Tag Archives: Richard Greelis

“Cop Book” memoirs reveals police spying at the RNC

By GW Shultz, reporter fro the Center for Investigative Reporting

May 10, 2010

The autobiography of a former police officer in Minnesota discloses fresh details about the breadth of law enforcement spying on political protesters that took place leading up the 2008 Republican National Convention in St. Paul.

The book has received only scant attention outside of Minnesota since first being published in June of 2009. But now-retired officer Richard Greelis from the Bloomington Police Department near Minneapolis reveals that local authorities quarreled over who would get to plant informants in political-protest groups, created their own activist organization with an “appropriately provocative name” and laughed about getting paid to participate in a monthly demonstration bike ride known as Critical Mass that encourages alternative transportation.

[. . .]According to the book, Greelis worried of losing his own cover while secretly attending a meeting held by protesters at a public library. Greelis realized that among panel participants was a former FBI agent he knew named Colleen Rowley who in recent years has become a vocal critic of police spying on political activists. But Rowley didn’t say anything.
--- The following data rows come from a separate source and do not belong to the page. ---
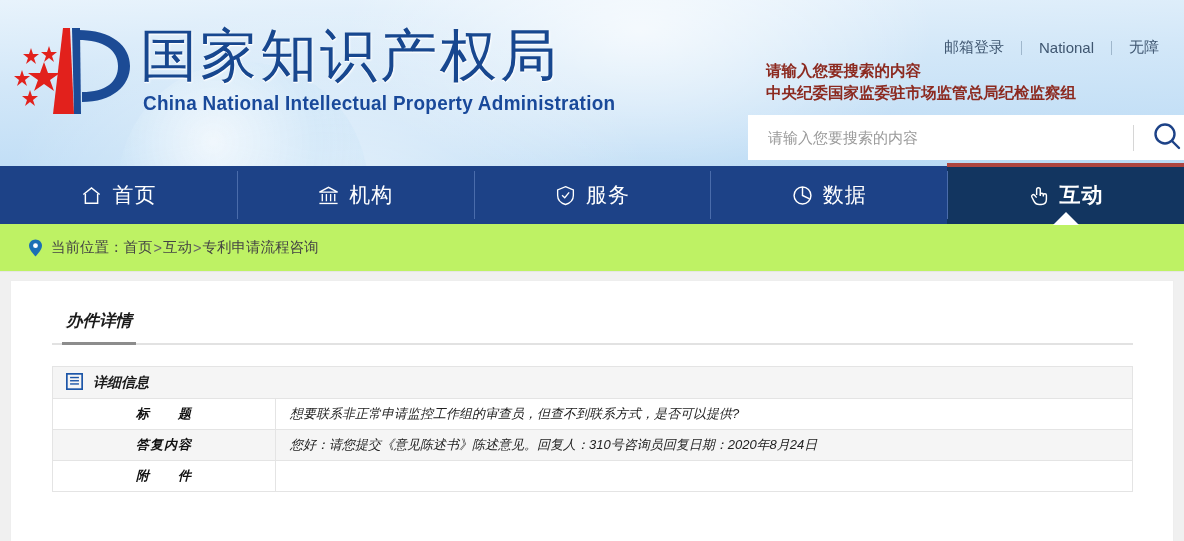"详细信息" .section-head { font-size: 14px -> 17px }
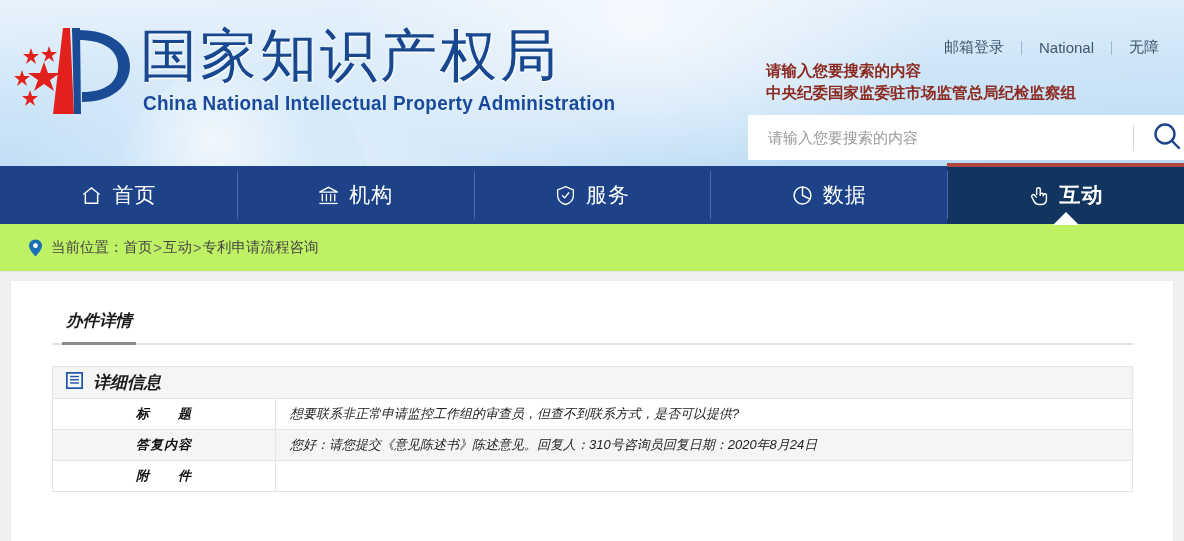"标 题" .detail-table td { font-size: 13px -> 20px }
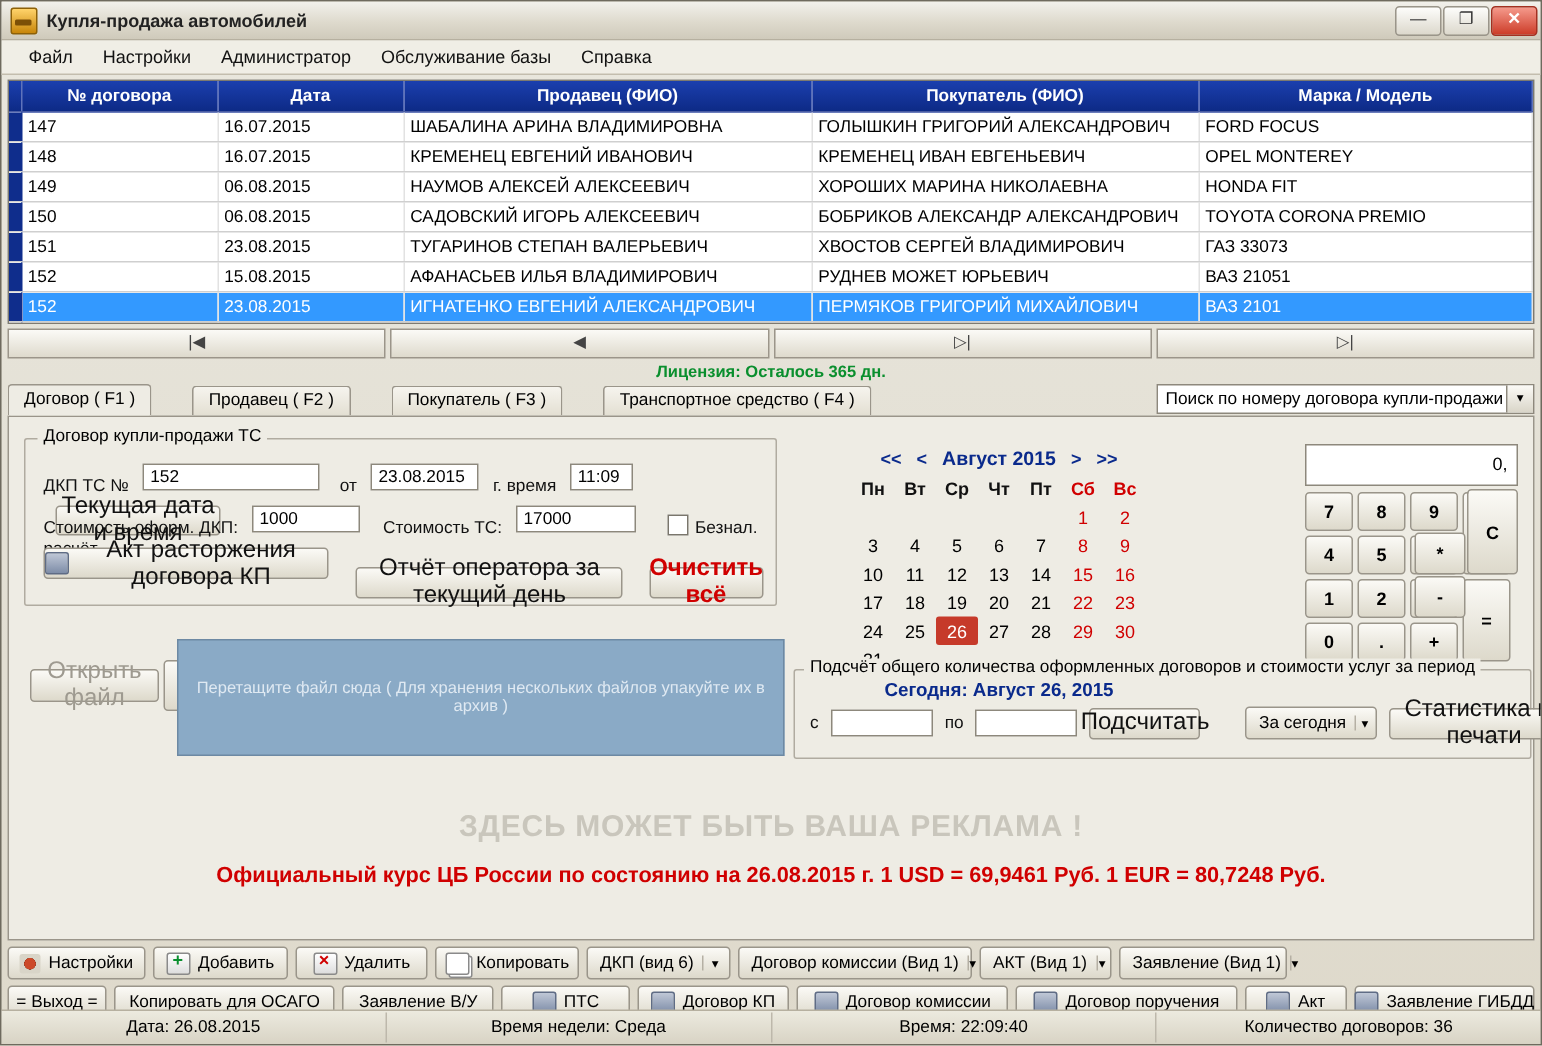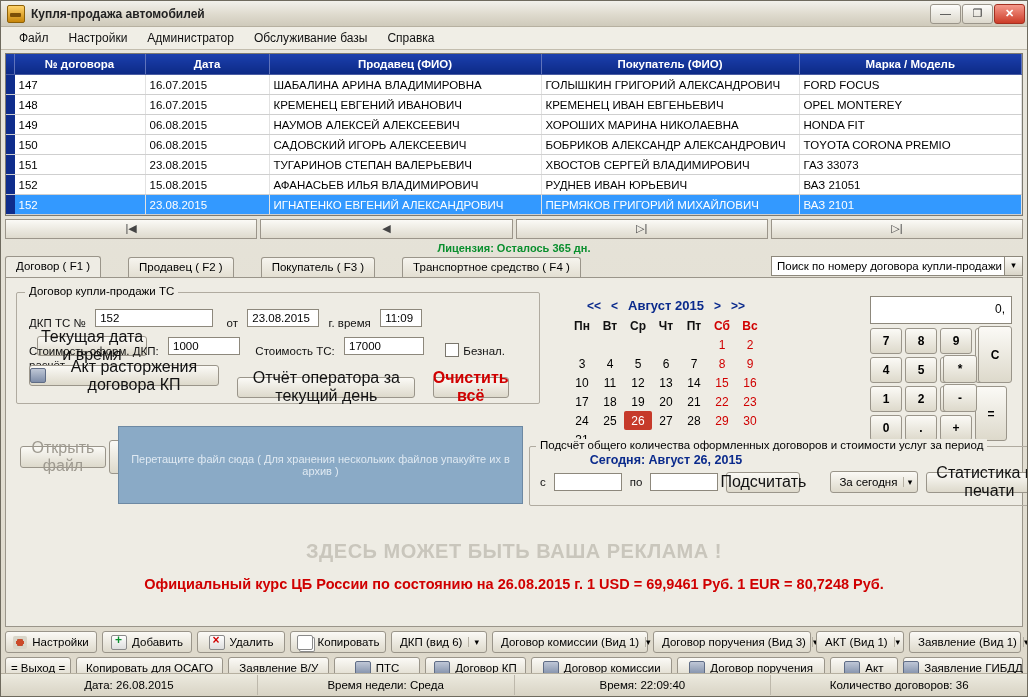"РУДНЕВ ИВАН ЮРЬЕВИЧ" td { text: ИВАН -> МОЖЕТ }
Greelis says he and a partner attended the meeting to determine if anyone was “advocating violence,” and they noticed what appeared to be another undercover officer seated nearby, “looking mostly at his feet and probably feeling as out of place as we did.” It turned out later the man was doing his own version of intelligence gathering but actually worked for emergency medical services and not the police. Greelis writes that the meeting’s crowd mostly consisted of older people and a handful of college kids.